EXERCISE TASK:
Transcribe the items starting at the line that contains "family: Coenagrionidae", and stop after the last line of the items. Leave the pictures out of your answer.

EXCERPTED RECORDS:
--- START ---

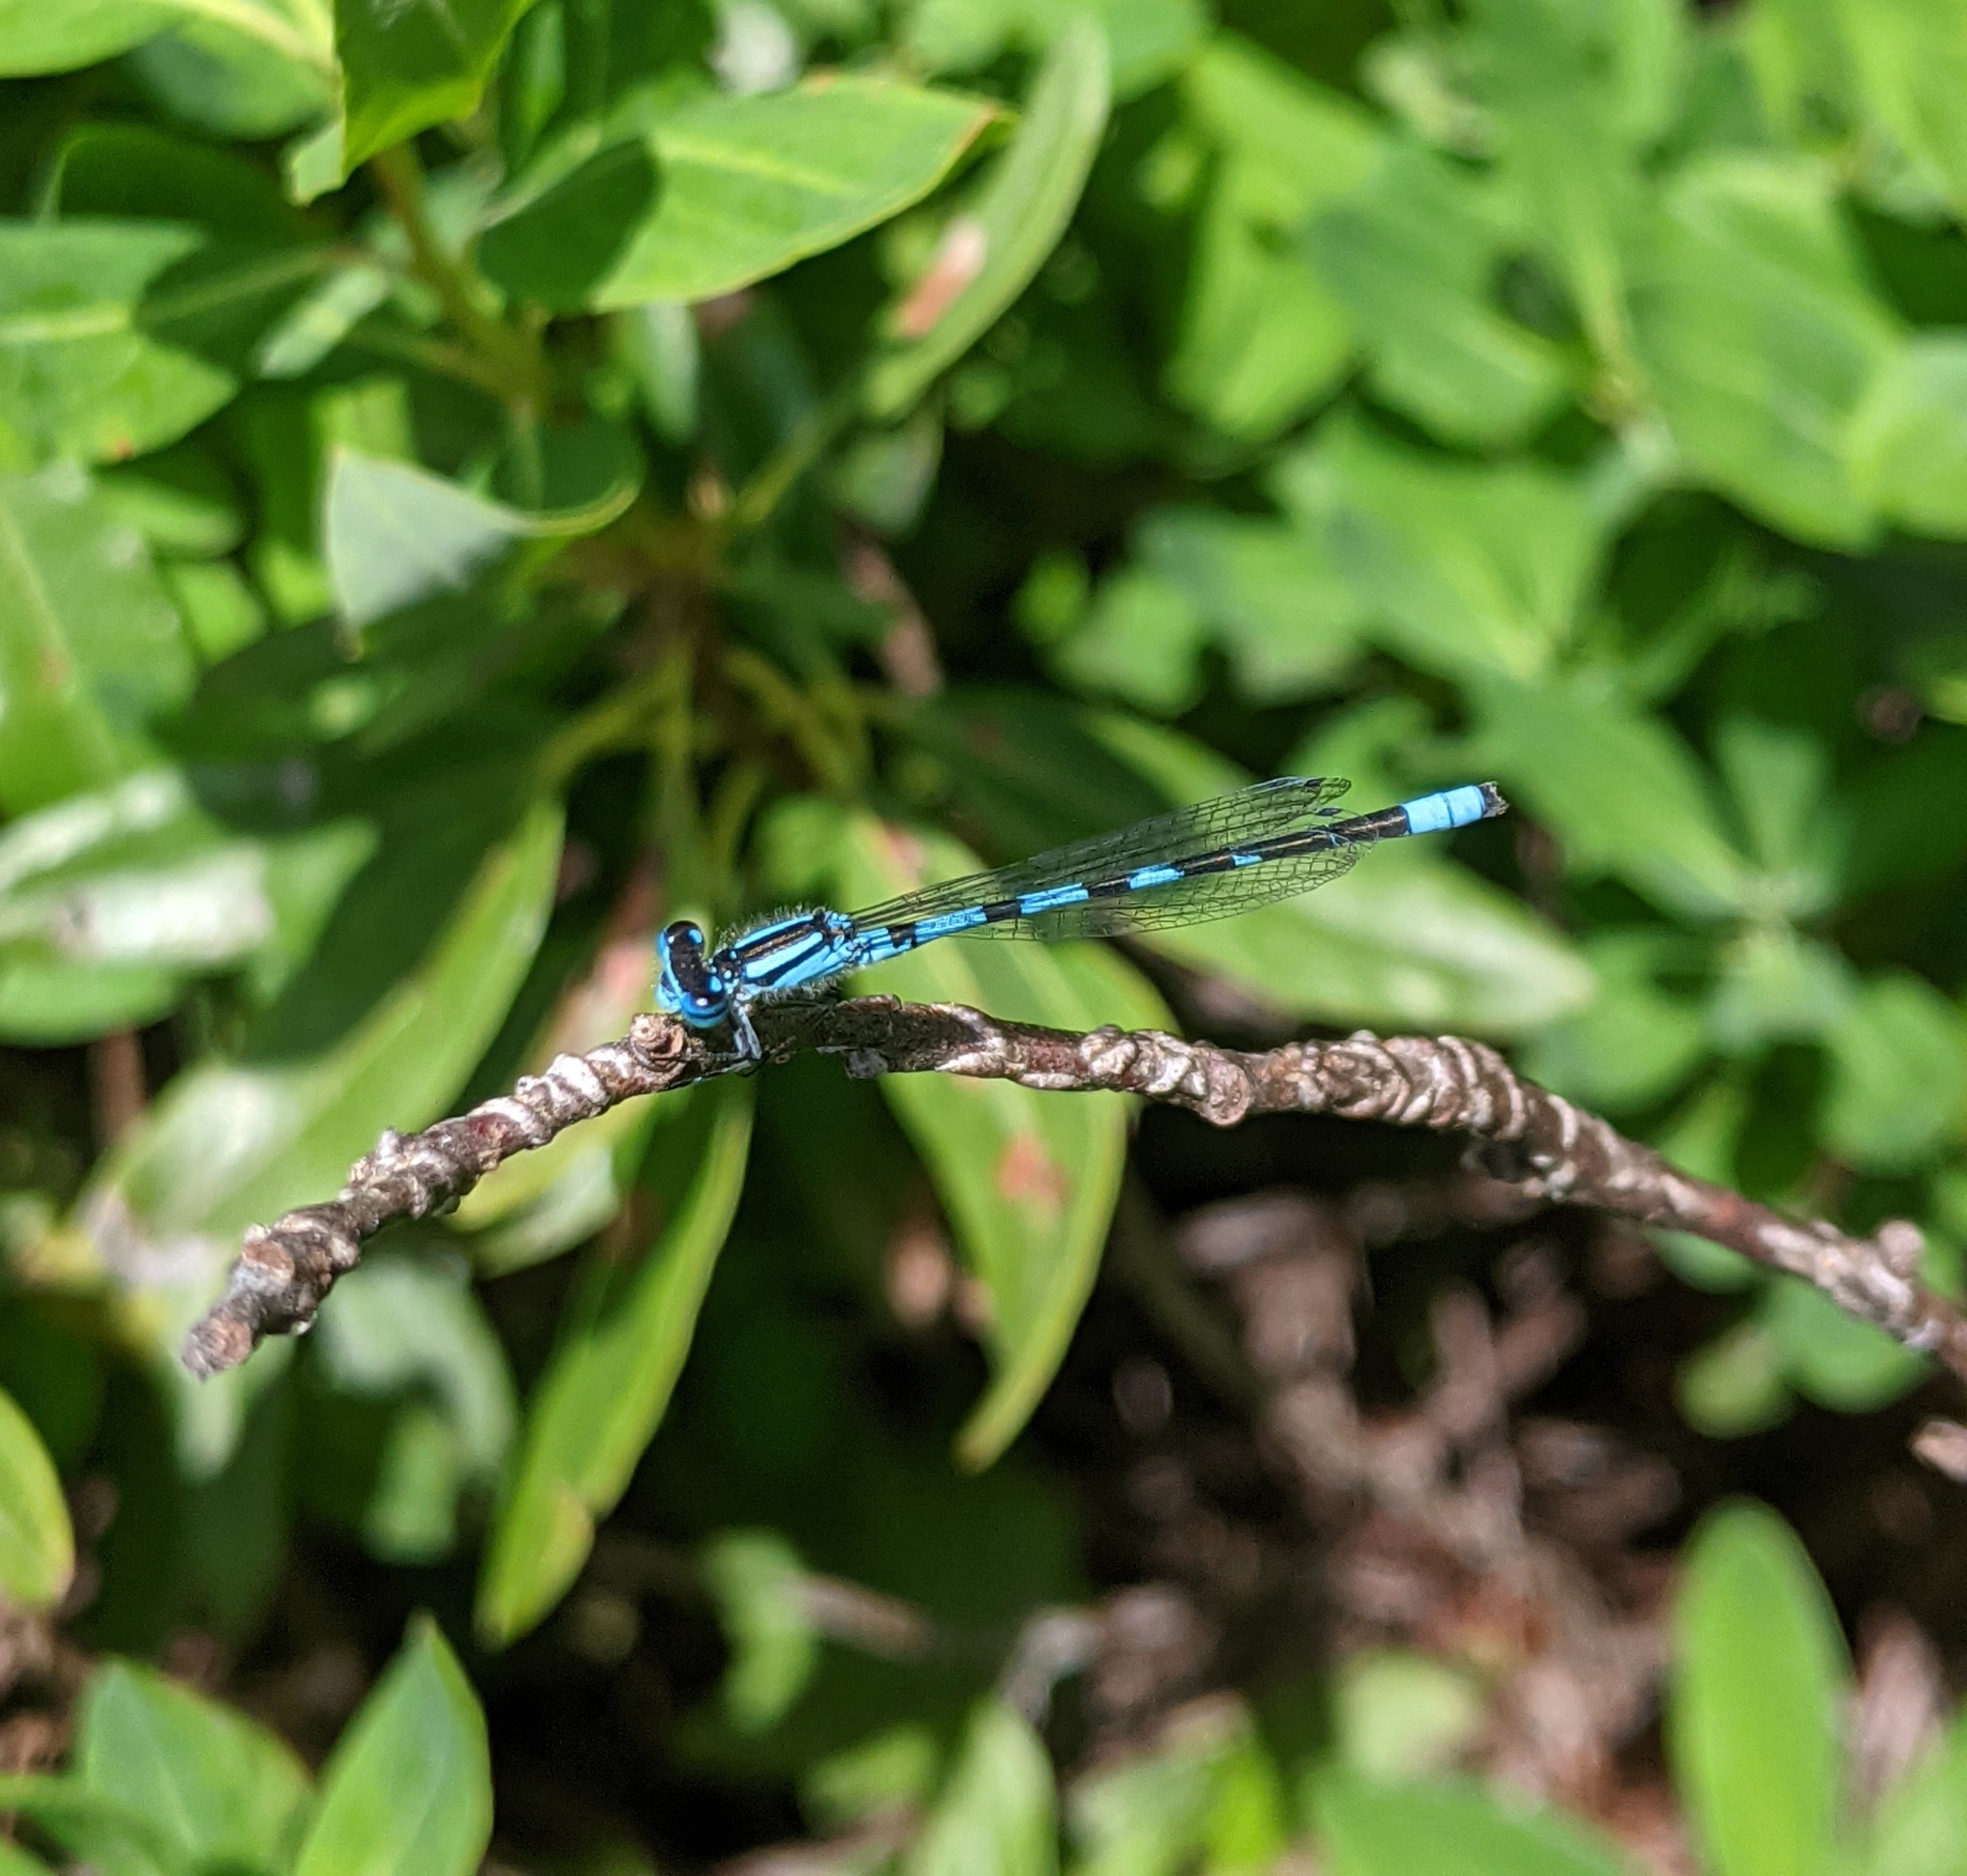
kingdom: Animalia
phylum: Arthropoda
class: Insecta
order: Odonata
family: Coenagrionidae
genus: Enallagma
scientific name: Enallagma carunculatum
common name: Tule bluet
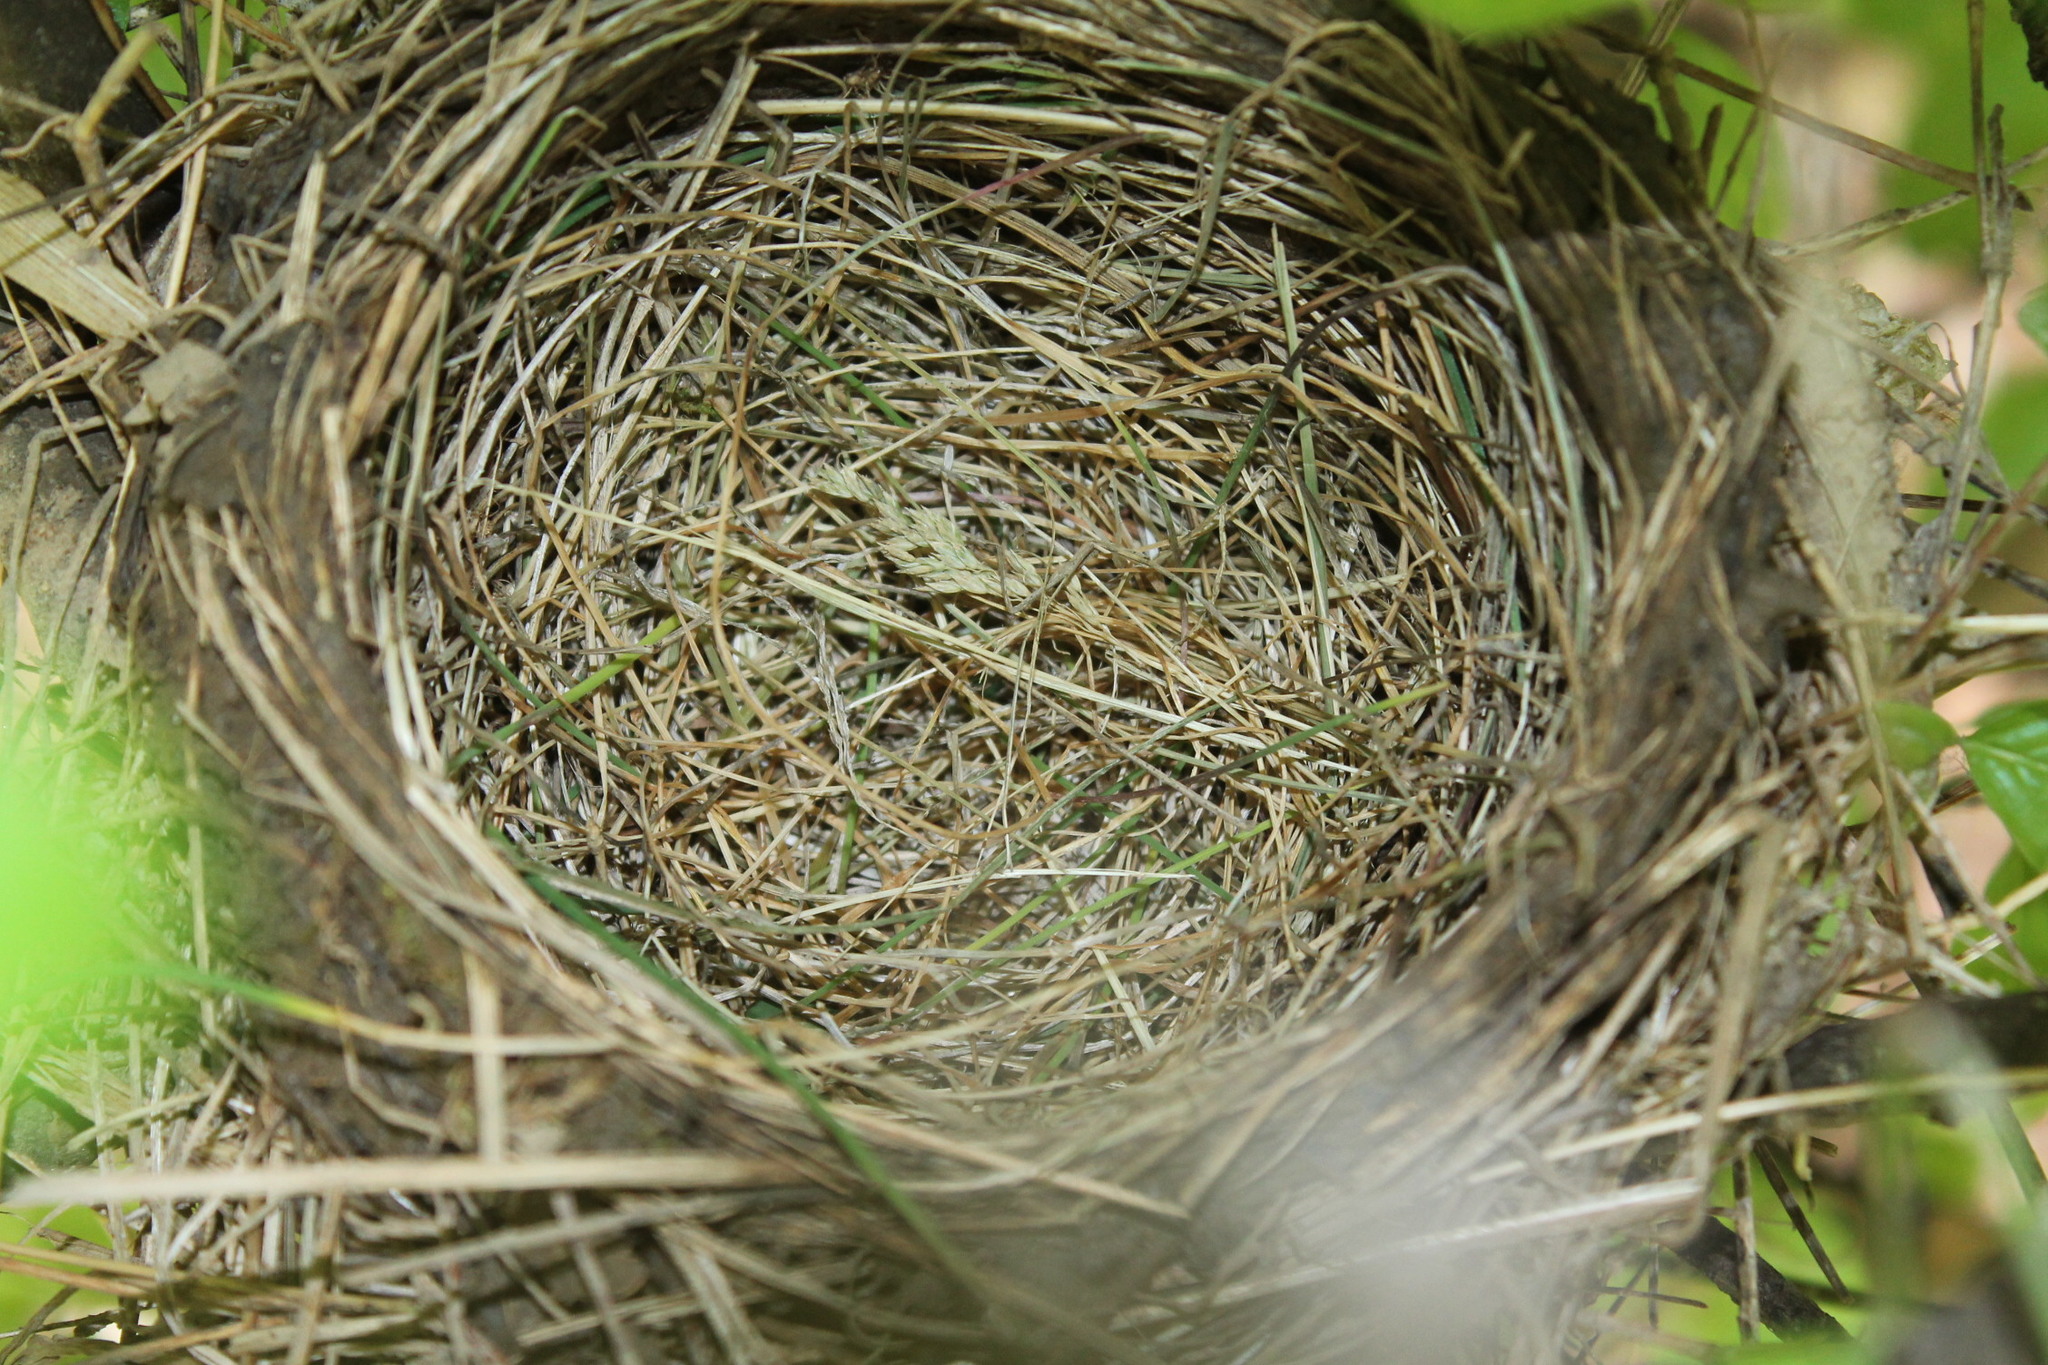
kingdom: Animalia
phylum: Chordata
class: Aves
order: Passeriformes
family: Turdidae
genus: Turdus
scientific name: Turdus migratorius
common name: American robin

--- END ---

RESULT FOR THIS TASK:
family: Coenagrionidae
genus: Enallagma
scientific name: Enallagma carunculatum
common name: Tule bluet
kingdom: Animalia
phylum: Chordata
class: Aves
order: Passeriformes
family: Turdidae
genus: Turdus
scientific name: Turdus migratorius
common name: American robin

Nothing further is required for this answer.